Leasing out the Asian surplus April 1998
The aircraft market is in a curious state of imbalance, with excess supply in Asia and very tight demand conditions in Europe and North America. How will this situation be resolved?
Deferral of deliveries for 1998 and 1999 is apparently very difficult, and production slot swap negotiations — such as those between MAS and Delta — do not seem to be productive. The attitude of the manufacturers is nonchalant; Airbus and Boeing give the impression that the current Asian crisis is a minor blip on a long–term upward curve.
Most Asian carriers have announced plans for selling aircraft. Some airlines — MAS and Asiana for example — may be willing to sell their entire fleets. Thai International intends to convert its additional committed aircraft deliveries in 1998 to operating leases, and dispose of at least 17 aircraft. Cathay Pacific is attempting to sell its 747–200 fleet.
Yet anecdotal evidence suggests that the Asian carriers, confronted by a wholly new situation, are not moving fast enough in disposing of their assets. And any delay means a further decline in their asset values, and a dent in cash flow.
A further complication for Asian airlines is that stock–market analysts have started to factor in fleet values in their assessments of underlying value of airline shares. Peter Tang of Jardine Fleming in Hong Kong, for example, argues that because earnings forecasts have become so impossible to calculate, much more attention has to be paid to balance sheet ratios. Hence the adjusted net asset value (75% of the theoretical second hand value of the fleet plus investments minus net debt) of Cathay Pacific works out at HK$7.30 a share as at mid–March compared with the actual price of HK$6.50.
For the leasing business, however, the Asian crisis presents an opportunity. It may be possible to purchase aircraft en masse from Asian carriers at prices which reflect the distressed conditions of those carriers and then lease them out to Western airlines at close to peak rates. Or they could be leased back to the Asian carriers whose main concern at the moment is probably to secure an injection of dollars.
The pie charts on page 3 represent Aviation Strategys estimate of the ownership/ leasing structure of commercial aircraft fleets in the three main regions of the world. Whereas 52% of the North American fleet and 56% of the European fleet is on some form of operating lease (from a leasing company, a bank or even a manufacturer), this percentage reduces to just 33% for the Asian fleet.
Perhaps more significantly, jets leased to North American Majors accounted for some 34% of the regional total, compared with 20% for the Euro–Majors and just 11% for the Japanese and Southeast Asian Majors
Historically, the leading Asian carriers have not used the operating lease to any great extent for a number of reasons. First, cash–flow has been consistently strong, enabling outright purchases; second, fleet flexibility has not been priority in a largely regulated environment; third a high proportion of the Asian fleet consists of widebodies, which lessors generally have not supplied. This could now be about to change.

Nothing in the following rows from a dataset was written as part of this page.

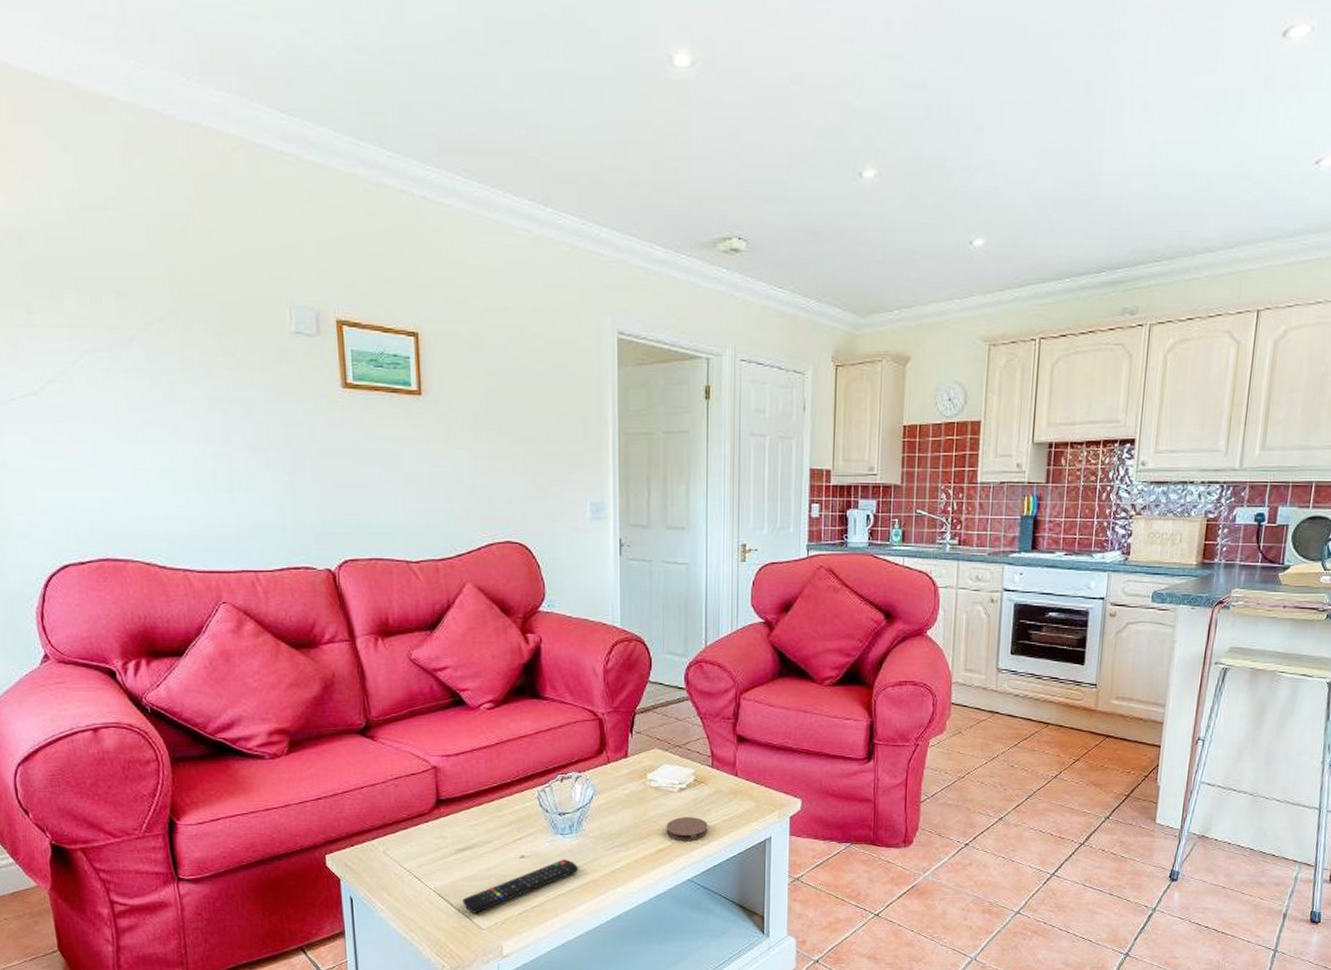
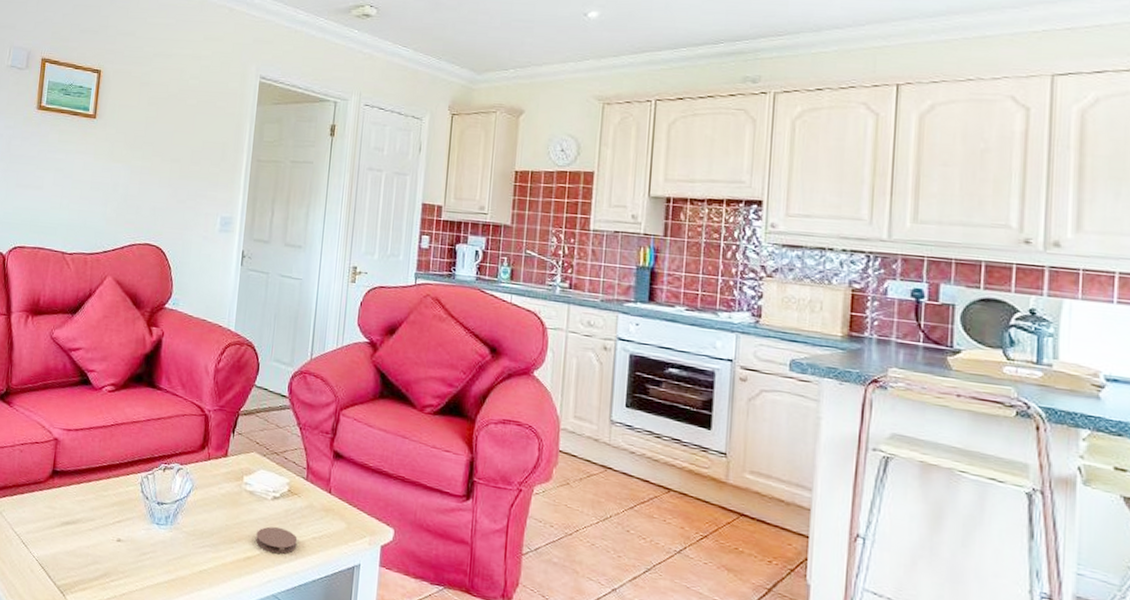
remote control: present [462,859,579,913] -> none [59,550,169,590]

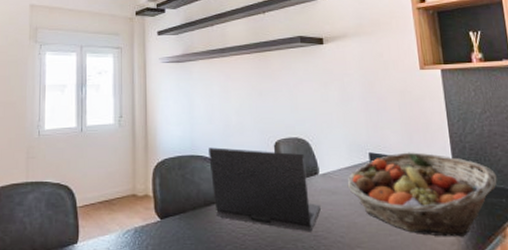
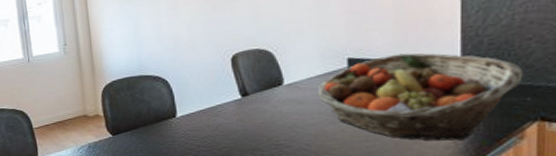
laptop: present [209,147,321,232] -> none [158,65,284,142]

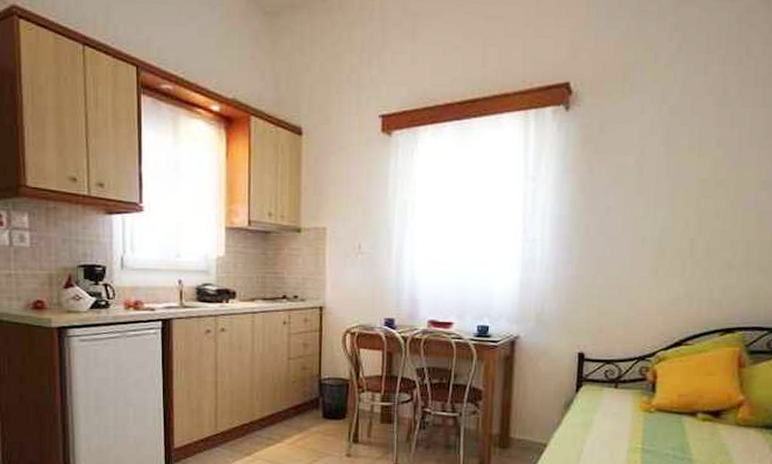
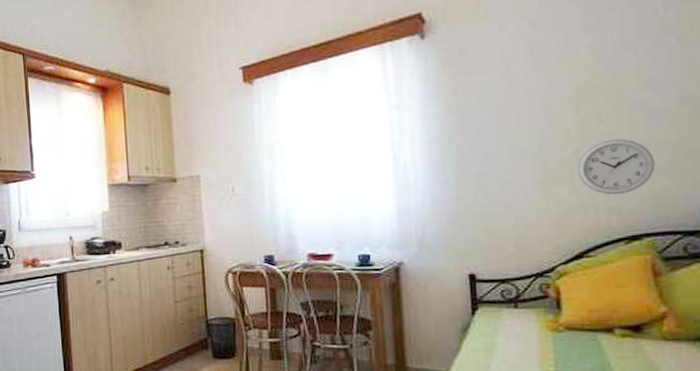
wall clock: none [689,234,757,289] -> present [577,138,655,195]

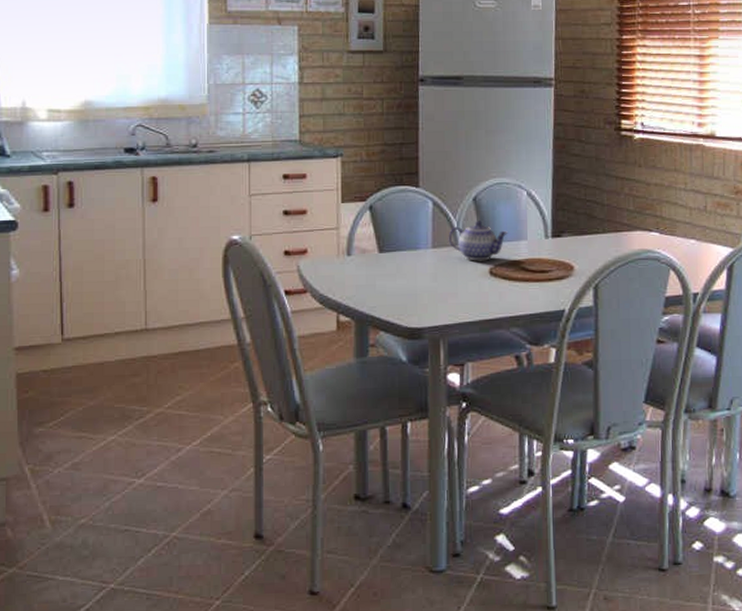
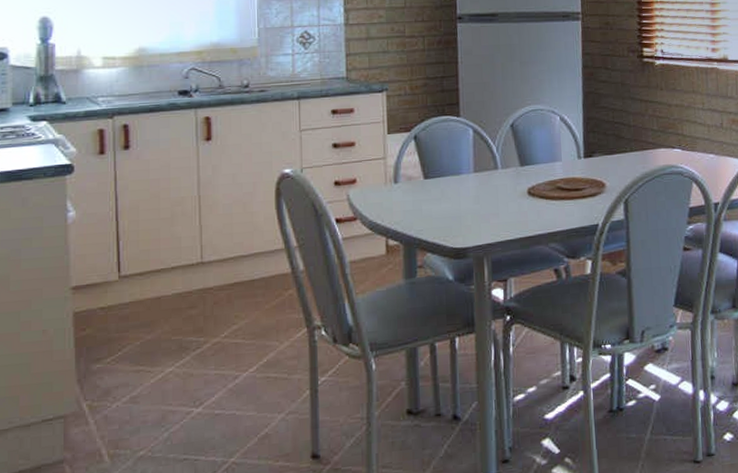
teapot: present [448,221,509,261] -> none [488,145,544,183]

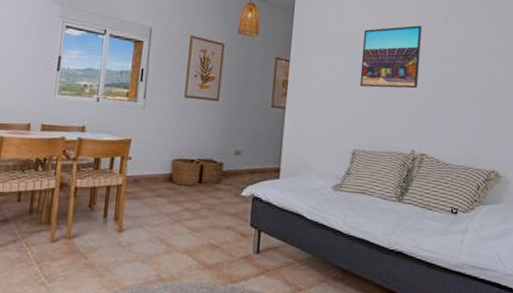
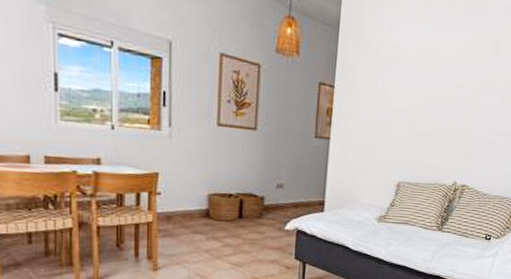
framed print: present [359,25,422,89] -> none [407,51,473,120]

For the banks and leasing companies, however, there is a substantial risk involved in exploiting the Asian situation. It is probable that second–hand values for narrowbodies are at or close to their cyclical peak (see graph, left); values for widebodies are almost certainly past their peak and on a downward track.
Facilitating the dispersal of the Asian surplus means increasing the supply of secondhand aircraft in the West, which, despite currently strong market conditions, will inevitably put downward pressure on prices. A further danger is that too many lessors will start chasing opportunities in Asia. Less sophisticated players will enter this new market, creating a speculative bubble. In addition, it should not be forgotten that there is one other very weak sector of the aviation industry — US new entrants — which could also boost the supply of second–hand narrowbodies.